Stefano, perché ha chiesto il suicidio assistito?
«La distrofia è una malattia subdola, può aggravarsi improvvisamente. Negli ultimi mesi ho perso molte delle mie capacità di parlare e muovere le mani. Mi dicono che il prossimo passo è un intervento per alimentarmi direttamente dallo stomaco e io non voglio vivere così. Se peggioro ancora, voglio poter decidere liberamente. È un mio diritto».
Quanto dovrà attendere per avere risposta?
«Si sono mossi in fretta. Già domani (oggi, ndr), si riuniranno per valutare. Ho presentato referti medici che mostrano come debba sopportare sofferenze intollerabili e, come mi ha consigliato l'associazione Luca Coscioni di cui sono membro, ho mandato anche una perizia per dimostrare che sono nel pieno delle mie facoltà mentali».
Perché precisa di non volere la sedazione profonda, ma il suicidio assistito?
«Perché credo sia meglio sul piano mio personale e poi voglio creare un precedente perché sia approvata per legge. Oggi c'è solo una sentenza della Corte Costituzionale che fa giurisprudenza».

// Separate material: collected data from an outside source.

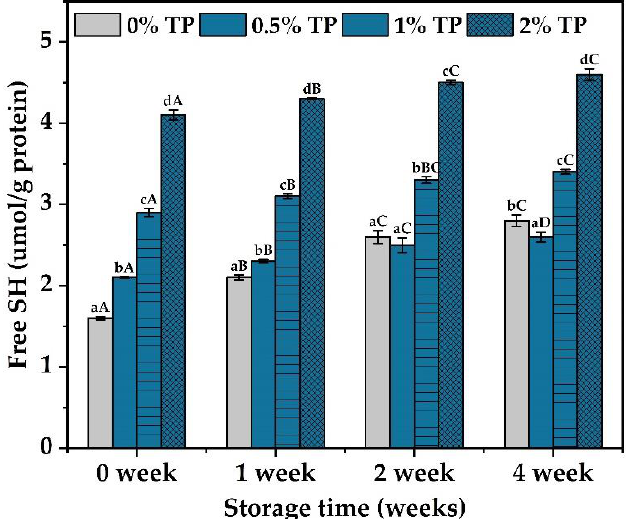
Figure 4. Sulfhydryl contents of gluten at 0 to 4 weeks, stored at −20 °C with various TP additions. Each experiment was carried out in triplicate. Values with different lower- or uppercase letters differ significantly among samples, either with the same frozen storage time or TP addition ( p < 0.05).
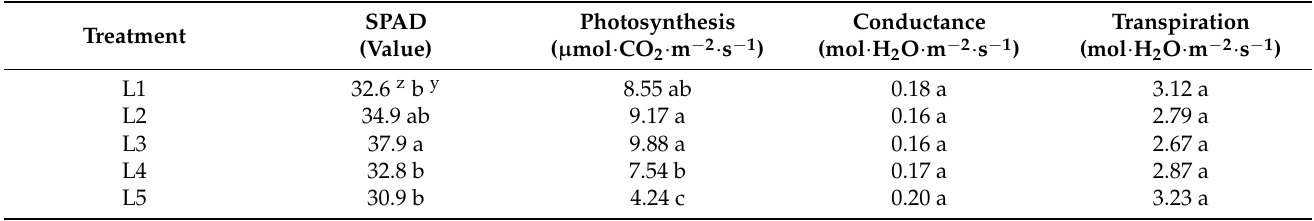
Table 5. Effect of light intensity on photosynthesis rate, stomatal conductance, transpiration rate and SPAD apple seedlings at 30 days after treatment. L1, L2, L3, L4 and L5 indicate light intensity (Table 3).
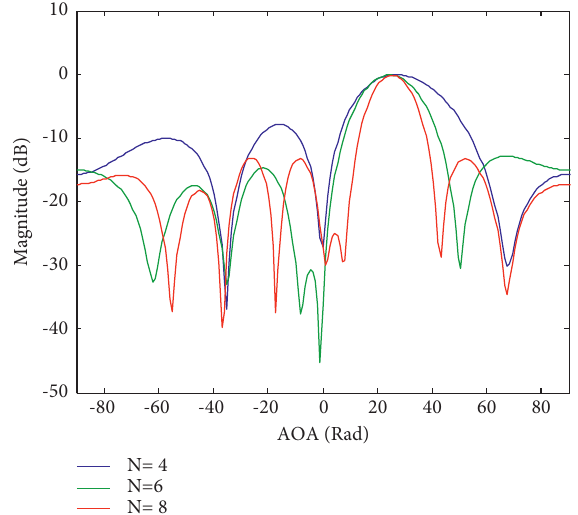
Figure 4: Effect of number of elements N on radiation (CM).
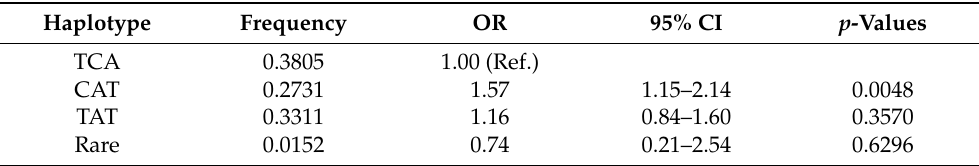
Table 5. Results of regression analysis of association between haplotypes of SLC1A2 gene (SNPs rs1042113, rs10768121, and rs12361171) and tardive dyskinesia. Haplotype Frequency OR 95% CI p -Values TCA 0.3805 1.00 (Ref.) CAT 0.2731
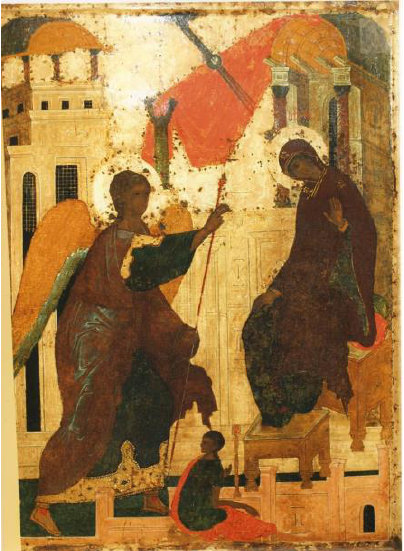
Fig. 8 Annunciation (Andrej Rublev,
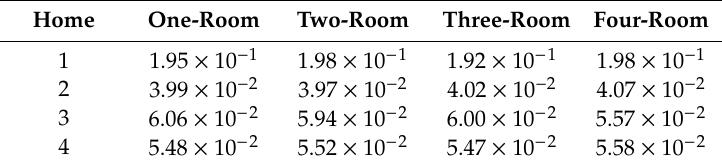
Table 7. Summary of average residuals ( δ ) (K) for experimental data.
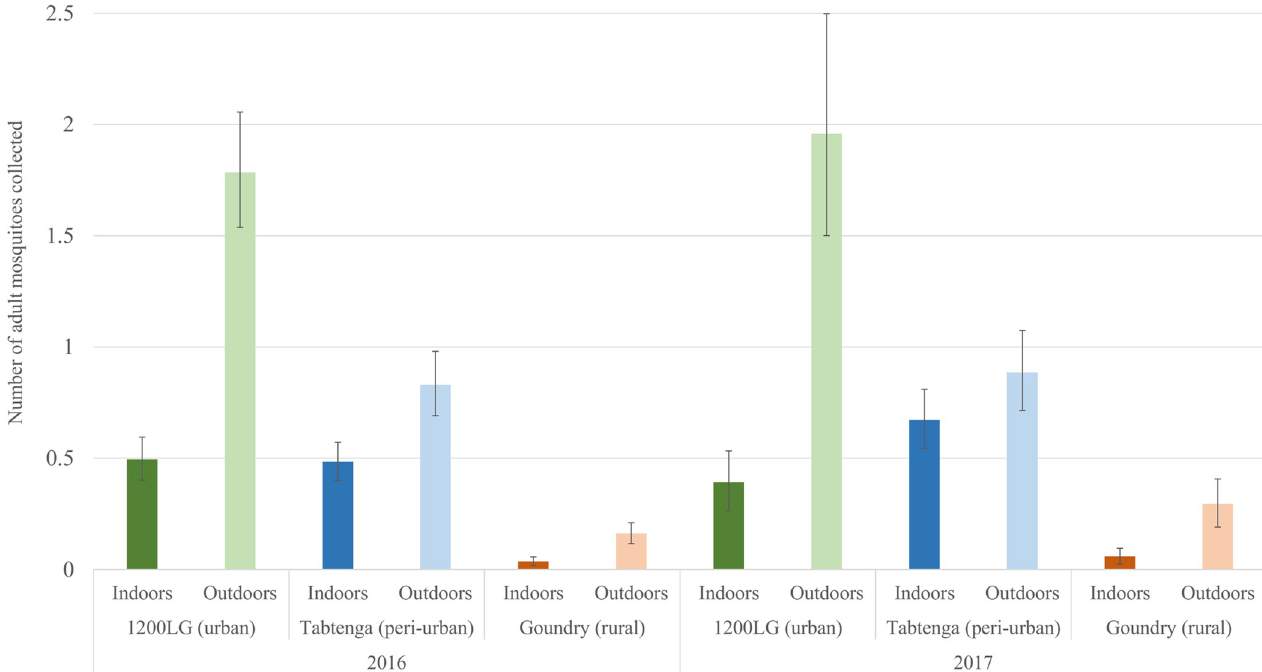
Fig 1. Indoor and outdoor resting behavior of adult female Ae . aegypti in domestic housing in Ouagadougou. Geometric means and 95% confidence limits of numbers of Ae . aegypti adults collected indoors and outdoors per house, in the three localities in 2016 and 2017.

Ha ereditato la distrofia da sua madre, così come anche sua sorella. Cosa ne pensa lei della sua decisione?
«Da una parte non vorrebbe, ci amiamo molto. Dall'altra, rispetta la mia scelta. Capisce cosa si prova perché lo vive di persona e ha visto quello che è accaduto a nostra madre: 20 anni a letto con una tracheotomia. Se si trovasse in una situazione grave come la mia, credo che prenderebbe un'altra strada. Lei ha una bambina che ama tantissimo. Quello è uno stimolo. Se avessi dei figli, potrei resistere anch'io».
Dopo la sua richiesta, si sono fatti avanti il vescovo, Pizziol, e il governatore, Zaia. Qualcuno le ha chiesto di ripensarci?
«No. Il vescovo lo conosco e non mi ha mai giudicato. Lo rispetto molto, è una persona intelligente e si è offerto di pagarmi qualche giorno al mare. Ho sentito che Zaia vuole incontrarmi, ma di persona non abbiamo ancora parlato».
Sa che anche un parere positivo dell'Ausl potrebbe non bastare a permetterle di morire dignitosamente?
«Se l'Ausl darà l'ok, mi rivolgerò allo specialista che mi segue. Mi fido, so che mi aiuterà a farlo. Nel frattempo, cerco di godermi la vita e non rinuncio a uno spritz».